Sebastian Thrun studied Computer Science at the Universities of Hildesheim and Bonn. There, he wrote his diploma thesis under the supervision of Prof. G.Veenker.
He wrote his PhD thesis also at the University of Bonn under the supervision of Prof. A.B. Cremers.
After a eight year professorship at Carnegie Mellon University (CMU), he went to Stanford University
to become head of the legendary Stanford Artificial Intelligence Lab (SAIL).
Sebastian Thrun is the author of over 300 scientific papers, won many awards and organized a series of international conferences.
The DARPA Grand Challenge is one of the biggest open challenges for the robotics community to date. It requires a robotic vehicle to follow a given route of up to 175 miles across punishing desert terrain, without any human supervision. The Challenge was first held in 2004, in which the best performing team failed after 7.3 miles of autonomous driving. The speaker heads one out of 195 teams worldwide competing for the 2 Million Dollar price. Thrun will present the work of the Stanford Racing Team, which is developing an automated car capable of desert driving at up to 50km/h. He will report on research in areas as diverse as computer vision, control, fault-tolerant systems, machine learning, motion planning, data fusion, and 3-D environment modeling.
Professor of Computer Science (at the moment part-time) at the Free University of Brussels (VUB), founder and director (from 1983) of the VUB Artificial Intelligence Laboratory, and co-founder and chairman (from 1990 until 1995) of the VUB Computer Science Department (Faculty of Sciences).
The scientific research interests cover the whole field of artificial intelligence, including natural language, vision, robot behavior, learning, cognitive architecture, and knowledge representation. At the moment my focus is on dialogs for humanoid robots and fundamental research into the origins of language and meaning. Current work focuses on developing the foundations of semiotic dynamics and on fluid construction grammars.
The talk presents recent research showing how a population of distributed autonomous agents might be able to self-organise a communication system without central control nor prior design. The agents engage in situated language games in which they negotiate not only the linguistic conventions they are going to use in their communication but also the underlying ontologies. I will also discuss applications of this techniques for peer-to-peer information exchange.

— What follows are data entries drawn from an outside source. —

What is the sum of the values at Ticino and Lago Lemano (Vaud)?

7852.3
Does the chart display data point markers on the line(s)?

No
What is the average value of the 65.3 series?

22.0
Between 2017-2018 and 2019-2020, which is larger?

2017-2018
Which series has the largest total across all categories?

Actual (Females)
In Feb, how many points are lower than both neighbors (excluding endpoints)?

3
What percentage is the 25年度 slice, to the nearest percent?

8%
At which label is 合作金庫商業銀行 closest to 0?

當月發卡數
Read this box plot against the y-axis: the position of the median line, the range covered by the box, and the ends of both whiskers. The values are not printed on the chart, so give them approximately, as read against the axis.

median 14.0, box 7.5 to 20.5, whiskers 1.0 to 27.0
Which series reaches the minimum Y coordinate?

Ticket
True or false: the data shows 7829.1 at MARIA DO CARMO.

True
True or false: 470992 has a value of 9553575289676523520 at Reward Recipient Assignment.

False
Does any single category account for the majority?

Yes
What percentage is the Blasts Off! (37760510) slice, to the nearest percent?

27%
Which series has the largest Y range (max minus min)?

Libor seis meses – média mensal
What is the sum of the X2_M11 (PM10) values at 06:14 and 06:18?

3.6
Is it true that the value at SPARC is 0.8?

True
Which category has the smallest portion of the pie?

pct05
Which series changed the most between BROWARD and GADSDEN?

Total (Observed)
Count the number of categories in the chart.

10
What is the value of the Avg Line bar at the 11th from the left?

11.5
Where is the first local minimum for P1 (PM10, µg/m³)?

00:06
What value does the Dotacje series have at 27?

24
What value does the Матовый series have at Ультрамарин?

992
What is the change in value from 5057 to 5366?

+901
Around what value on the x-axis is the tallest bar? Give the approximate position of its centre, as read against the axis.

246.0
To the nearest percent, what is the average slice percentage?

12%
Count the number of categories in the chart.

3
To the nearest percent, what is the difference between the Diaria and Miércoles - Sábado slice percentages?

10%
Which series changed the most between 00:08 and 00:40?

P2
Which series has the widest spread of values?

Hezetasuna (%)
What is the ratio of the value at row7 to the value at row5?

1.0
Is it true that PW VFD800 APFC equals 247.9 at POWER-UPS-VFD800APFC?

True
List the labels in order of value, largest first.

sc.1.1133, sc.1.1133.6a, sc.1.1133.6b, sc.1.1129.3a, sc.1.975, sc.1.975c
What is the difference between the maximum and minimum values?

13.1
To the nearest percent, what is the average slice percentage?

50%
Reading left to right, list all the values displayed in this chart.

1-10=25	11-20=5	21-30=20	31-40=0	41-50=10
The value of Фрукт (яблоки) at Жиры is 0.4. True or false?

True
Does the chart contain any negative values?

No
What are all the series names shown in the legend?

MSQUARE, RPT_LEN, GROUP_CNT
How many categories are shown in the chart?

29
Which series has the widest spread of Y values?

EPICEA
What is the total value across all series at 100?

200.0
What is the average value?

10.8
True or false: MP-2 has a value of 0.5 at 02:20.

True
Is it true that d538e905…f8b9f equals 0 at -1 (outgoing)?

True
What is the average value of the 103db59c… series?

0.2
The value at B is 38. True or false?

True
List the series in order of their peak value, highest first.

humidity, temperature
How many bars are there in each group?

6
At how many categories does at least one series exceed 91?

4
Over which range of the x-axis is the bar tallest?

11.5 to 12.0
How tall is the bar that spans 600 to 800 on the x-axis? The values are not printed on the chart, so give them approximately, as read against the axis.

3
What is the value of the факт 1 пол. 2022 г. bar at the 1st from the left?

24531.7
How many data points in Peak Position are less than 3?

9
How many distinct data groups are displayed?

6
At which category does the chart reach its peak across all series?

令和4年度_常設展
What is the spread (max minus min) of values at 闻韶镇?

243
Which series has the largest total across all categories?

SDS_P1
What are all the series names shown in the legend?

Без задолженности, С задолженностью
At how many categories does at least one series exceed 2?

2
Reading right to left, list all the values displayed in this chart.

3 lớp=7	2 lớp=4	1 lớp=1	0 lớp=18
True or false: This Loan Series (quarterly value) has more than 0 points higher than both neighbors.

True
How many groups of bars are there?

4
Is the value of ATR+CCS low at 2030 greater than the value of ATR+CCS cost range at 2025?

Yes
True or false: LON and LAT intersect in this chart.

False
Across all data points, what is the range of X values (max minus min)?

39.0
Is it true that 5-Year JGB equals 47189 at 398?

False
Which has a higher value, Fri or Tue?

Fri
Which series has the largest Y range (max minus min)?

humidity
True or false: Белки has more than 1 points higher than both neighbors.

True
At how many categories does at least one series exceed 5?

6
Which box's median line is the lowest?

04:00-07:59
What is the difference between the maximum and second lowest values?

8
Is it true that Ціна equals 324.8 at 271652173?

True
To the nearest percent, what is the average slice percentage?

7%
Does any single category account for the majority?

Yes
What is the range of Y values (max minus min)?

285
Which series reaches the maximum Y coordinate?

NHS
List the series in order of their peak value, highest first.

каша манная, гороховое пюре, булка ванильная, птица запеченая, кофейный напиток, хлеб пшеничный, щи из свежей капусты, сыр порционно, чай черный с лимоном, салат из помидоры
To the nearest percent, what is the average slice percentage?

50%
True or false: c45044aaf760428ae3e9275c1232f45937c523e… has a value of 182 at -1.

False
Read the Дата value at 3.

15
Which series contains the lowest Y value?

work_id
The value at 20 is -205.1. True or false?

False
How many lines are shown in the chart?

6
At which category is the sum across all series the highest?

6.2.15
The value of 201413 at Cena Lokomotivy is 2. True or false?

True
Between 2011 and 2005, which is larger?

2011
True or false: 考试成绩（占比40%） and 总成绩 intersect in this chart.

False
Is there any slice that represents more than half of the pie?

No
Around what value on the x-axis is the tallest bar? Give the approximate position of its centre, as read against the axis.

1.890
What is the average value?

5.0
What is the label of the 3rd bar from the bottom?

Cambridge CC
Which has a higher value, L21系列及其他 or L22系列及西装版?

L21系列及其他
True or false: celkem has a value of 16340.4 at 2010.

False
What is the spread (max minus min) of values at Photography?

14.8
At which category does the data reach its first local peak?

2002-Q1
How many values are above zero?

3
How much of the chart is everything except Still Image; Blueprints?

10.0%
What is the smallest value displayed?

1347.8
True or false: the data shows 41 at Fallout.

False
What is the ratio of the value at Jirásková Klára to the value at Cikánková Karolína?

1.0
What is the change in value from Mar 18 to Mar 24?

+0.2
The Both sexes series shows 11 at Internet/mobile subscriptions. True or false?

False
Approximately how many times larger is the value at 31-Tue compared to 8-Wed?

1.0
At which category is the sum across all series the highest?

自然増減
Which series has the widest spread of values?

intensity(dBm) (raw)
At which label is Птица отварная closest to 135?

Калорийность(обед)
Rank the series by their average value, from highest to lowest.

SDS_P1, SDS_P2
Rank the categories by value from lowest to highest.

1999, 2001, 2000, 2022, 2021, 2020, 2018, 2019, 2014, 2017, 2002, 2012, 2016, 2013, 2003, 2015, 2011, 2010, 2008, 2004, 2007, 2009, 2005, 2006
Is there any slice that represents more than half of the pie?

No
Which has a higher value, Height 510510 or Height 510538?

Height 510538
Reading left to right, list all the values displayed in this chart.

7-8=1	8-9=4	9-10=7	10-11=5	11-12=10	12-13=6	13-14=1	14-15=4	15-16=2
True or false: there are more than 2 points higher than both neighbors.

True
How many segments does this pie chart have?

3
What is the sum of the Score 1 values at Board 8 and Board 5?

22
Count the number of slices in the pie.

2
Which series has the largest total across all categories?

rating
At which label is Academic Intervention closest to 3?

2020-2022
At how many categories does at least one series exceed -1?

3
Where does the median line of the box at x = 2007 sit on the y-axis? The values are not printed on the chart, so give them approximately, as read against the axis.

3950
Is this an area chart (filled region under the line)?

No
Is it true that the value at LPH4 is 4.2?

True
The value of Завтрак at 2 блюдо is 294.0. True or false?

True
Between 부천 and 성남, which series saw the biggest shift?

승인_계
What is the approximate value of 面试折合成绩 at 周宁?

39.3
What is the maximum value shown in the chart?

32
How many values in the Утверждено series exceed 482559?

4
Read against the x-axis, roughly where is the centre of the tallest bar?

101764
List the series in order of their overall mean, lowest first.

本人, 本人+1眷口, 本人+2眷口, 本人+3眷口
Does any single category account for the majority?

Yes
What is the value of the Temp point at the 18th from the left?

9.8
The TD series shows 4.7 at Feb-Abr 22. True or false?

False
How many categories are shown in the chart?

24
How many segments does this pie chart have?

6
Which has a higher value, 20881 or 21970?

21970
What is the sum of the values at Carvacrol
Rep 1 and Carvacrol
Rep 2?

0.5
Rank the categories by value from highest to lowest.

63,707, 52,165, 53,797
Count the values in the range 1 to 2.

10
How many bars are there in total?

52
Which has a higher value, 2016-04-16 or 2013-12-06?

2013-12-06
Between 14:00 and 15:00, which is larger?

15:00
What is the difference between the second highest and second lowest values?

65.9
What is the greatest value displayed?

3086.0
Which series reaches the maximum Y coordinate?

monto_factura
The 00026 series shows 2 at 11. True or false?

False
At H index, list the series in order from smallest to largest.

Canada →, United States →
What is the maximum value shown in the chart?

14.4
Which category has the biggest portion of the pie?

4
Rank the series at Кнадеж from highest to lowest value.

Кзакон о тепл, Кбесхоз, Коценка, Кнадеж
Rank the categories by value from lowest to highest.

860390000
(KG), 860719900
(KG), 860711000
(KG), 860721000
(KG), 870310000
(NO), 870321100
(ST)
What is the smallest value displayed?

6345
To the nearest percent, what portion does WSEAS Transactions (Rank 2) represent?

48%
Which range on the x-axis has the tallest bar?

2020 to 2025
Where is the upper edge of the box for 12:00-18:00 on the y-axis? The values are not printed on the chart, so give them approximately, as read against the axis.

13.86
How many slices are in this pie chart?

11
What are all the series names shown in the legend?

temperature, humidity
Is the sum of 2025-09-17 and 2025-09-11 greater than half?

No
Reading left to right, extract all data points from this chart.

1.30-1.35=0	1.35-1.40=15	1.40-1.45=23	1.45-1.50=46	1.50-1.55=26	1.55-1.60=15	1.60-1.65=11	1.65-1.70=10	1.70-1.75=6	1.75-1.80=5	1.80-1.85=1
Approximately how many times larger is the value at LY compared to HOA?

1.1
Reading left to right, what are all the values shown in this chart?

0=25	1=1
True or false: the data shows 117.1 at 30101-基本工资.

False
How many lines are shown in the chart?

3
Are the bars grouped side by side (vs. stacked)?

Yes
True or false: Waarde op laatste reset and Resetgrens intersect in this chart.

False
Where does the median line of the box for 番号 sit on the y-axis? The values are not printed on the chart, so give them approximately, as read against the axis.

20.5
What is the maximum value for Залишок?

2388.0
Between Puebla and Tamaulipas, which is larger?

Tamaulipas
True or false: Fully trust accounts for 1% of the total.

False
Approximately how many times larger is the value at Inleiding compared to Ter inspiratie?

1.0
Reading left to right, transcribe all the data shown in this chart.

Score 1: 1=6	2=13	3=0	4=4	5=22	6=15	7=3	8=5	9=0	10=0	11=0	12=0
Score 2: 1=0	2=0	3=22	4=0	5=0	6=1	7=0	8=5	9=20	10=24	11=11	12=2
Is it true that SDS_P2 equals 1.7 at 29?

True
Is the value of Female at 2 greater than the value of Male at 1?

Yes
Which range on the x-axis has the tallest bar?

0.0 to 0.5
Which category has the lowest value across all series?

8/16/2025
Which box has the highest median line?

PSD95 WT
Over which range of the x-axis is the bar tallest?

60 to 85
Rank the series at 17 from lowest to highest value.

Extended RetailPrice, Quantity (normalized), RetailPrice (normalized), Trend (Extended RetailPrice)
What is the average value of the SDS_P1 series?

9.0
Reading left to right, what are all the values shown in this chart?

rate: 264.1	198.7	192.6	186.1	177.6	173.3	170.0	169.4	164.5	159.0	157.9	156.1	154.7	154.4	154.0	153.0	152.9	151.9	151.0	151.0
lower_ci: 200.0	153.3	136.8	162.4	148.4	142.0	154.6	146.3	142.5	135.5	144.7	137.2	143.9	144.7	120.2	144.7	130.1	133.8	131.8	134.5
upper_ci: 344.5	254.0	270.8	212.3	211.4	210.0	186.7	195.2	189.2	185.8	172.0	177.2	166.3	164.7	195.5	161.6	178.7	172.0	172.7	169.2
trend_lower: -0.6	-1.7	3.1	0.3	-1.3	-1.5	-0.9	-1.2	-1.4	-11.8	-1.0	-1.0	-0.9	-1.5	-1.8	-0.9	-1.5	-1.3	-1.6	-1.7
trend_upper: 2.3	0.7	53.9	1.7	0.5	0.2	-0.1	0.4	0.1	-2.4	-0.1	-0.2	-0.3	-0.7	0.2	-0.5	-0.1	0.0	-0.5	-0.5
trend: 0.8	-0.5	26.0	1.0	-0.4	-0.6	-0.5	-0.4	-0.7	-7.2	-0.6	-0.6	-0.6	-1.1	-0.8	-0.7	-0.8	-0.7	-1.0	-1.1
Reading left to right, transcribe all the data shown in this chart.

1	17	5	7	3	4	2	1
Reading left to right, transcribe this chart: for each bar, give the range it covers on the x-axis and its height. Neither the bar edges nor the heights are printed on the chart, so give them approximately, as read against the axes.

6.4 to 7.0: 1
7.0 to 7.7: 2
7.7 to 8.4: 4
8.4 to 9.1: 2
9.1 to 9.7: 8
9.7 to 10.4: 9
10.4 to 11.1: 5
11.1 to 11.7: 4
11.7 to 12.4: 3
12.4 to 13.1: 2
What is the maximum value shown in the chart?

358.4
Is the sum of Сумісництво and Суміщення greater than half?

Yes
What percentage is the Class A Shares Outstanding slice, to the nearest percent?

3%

Ian Horrocks is a Professor of Computer Science at the University of
Manchester. His FaCT system revolutionised the design of Description
Logic systems, redefining the notion of tractability for DLs and
establishing a new standard for DL implementations. He is a member of
the Joint EU/US Committee on Agent Markup Languages, and was heavily
involved in the development of the OIL, DAML+OIL and OWL ontology
languages. He has published over 100 research papers, most of which are
available from http://www.cs.man.ac.uk/~horrocks/Publications.
Description Logics (DLs) are a family of logic based knowledge representation formalisms. Although they have a range of applications (e.g., configuration and information integration), they are perhaps best known as the basis for widely used ontology languages such as OWL (now a W3C recommendation). This decision was motivated by a requirement that key inference problems be decidable, and that it should be possible to provide reasoning services to support ontology design and deployment. Such reasoning services are typically provided by highly optimised implementations of tableaux decision procedures. In this talk I will introduce both the logics and decision procedures that underpin modern ontology languages, and the implementation techniques that have enabled state of the art systems to be effective in applications in spite of the high worst case complexity of key inference problems.